_Dataset extract_

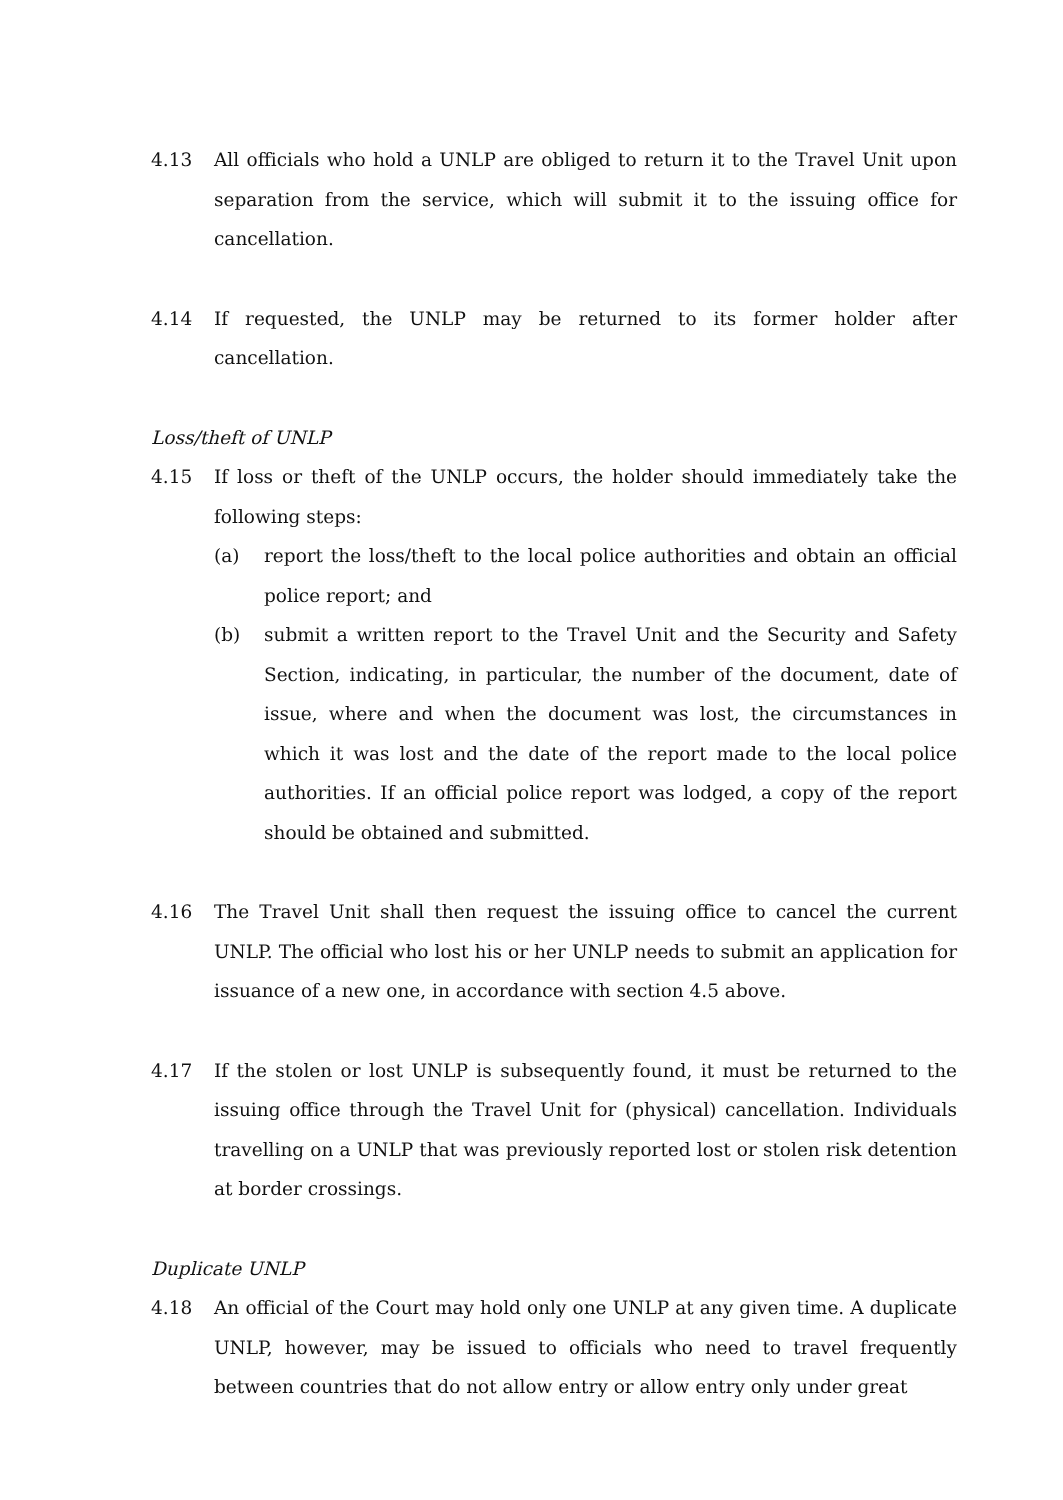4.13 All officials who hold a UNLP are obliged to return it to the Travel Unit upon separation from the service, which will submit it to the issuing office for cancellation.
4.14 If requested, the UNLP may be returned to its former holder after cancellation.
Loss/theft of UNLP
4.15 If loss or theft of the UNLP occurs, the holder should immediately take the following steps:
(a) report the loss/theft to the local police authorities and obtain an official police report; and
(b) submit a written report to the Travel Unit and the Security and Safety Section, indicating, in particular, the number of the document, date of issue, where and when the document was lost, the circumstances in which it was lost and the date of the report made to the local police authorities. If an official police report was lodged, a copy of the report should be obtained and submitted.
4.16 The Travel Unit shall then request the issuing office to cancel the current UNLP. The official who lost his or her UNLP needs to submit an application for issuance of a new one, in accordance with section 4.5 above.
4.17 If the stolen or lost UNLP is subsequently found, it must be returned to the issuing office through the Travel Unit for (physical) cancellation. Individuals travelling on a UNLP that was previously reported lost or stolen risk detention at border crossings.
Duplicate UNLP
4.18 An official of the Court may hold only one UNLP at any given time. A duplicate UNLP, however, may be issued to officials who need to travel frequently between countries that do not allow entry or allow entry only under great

---

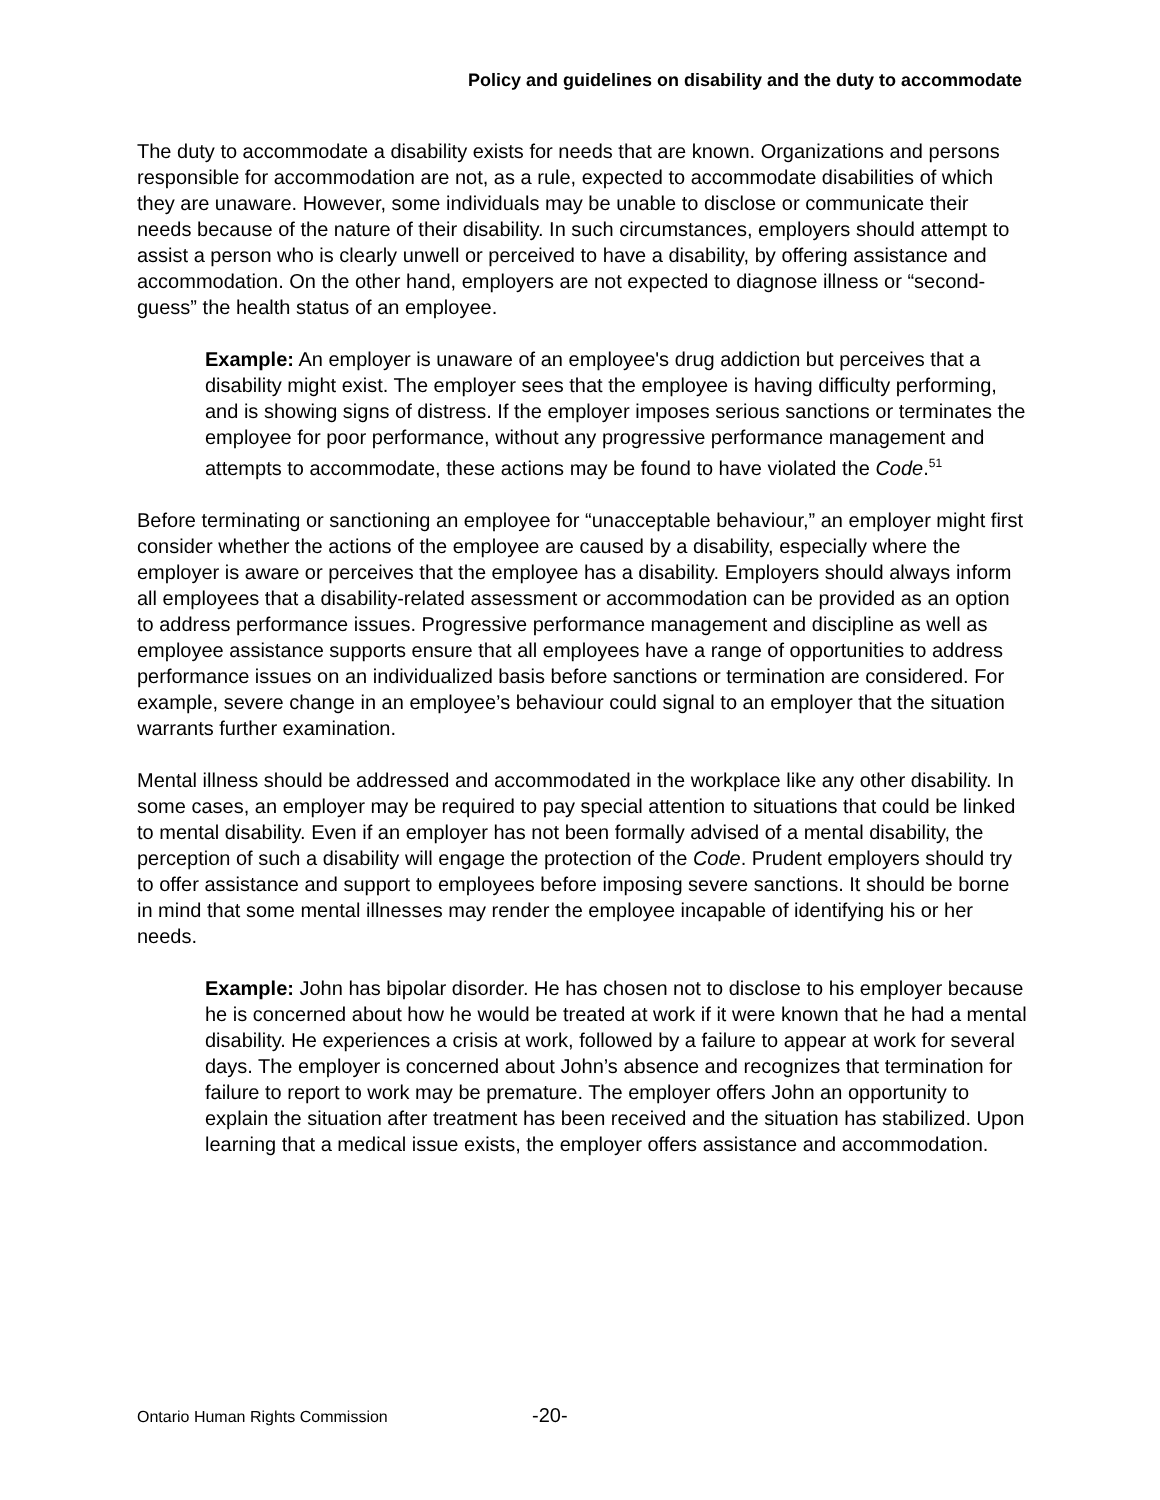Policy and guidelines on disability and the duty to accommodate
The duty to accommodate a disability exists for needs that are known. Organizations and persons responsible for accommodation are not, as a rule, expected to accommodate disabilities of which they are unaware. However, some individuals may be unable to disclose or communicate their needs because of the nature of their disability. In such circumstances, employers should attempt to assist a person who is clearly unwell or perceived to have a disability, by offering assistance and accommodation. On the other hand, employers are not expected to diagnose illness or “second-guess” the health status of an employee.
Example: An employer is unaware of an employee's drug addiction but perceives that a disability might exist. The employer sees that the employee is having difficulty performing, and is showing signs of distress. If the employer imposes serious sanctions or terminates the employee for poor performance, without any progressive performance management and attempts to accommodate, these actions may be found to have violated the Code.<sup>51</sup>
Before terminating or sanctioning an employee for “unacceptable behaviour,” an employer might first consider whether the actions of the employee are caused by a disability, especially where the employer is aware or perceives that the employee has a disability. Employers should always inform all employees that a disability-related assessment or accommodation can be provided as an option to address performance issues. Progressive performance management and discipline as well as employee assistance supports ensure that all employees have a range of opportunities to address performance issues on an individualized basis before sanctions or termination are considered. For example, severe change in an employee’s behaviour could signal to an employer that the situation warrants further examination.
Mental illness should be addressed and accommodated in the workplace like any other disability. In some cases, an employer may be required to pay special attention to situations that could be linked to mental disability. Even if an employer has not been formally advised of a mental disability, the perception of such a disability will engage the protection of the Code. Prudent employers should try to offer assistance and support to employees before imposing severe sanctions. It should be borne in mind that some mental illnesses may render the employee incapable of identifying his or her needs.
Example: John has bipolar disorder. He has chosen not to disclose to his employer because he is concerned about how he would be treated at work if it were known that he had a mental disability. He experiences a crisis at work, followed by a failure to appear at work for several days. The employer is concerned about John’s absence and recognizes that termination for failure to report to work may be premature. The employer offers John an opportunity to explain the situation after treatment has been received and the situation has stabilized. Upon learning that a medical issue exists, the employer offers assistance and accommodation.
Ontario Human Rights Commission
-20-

_Work item_
Go through the listing above and copy each line that contains "Code".

_Result of this task_
Example: An employer is unaware of an employee's drug addiction but perceives that a disability might exist. The employer sees that the employee is having difficulty performing, and is showing signs of distress. If the employer imposes serious sanctions or terminates the employee for poor performance, without any progressive performance management and attempts to accommodate, these actions may be found to have violated the Code.<sup>51</sup>
Mental illness should be addressed and accommodated in the workplace like any other disability. In some cases, an employer may be required to pay special attention to situations that could be linked to mental disability. Even if an employer has not been formally advised of a mental disability, the perception of such a disability will engage the protection of the Code. Prudent employers should try to offer assistance and support to employees before imposing severe sanctions. It should be borne in mind that some mental illnesses may render the employee incapable of identifying his or her needs.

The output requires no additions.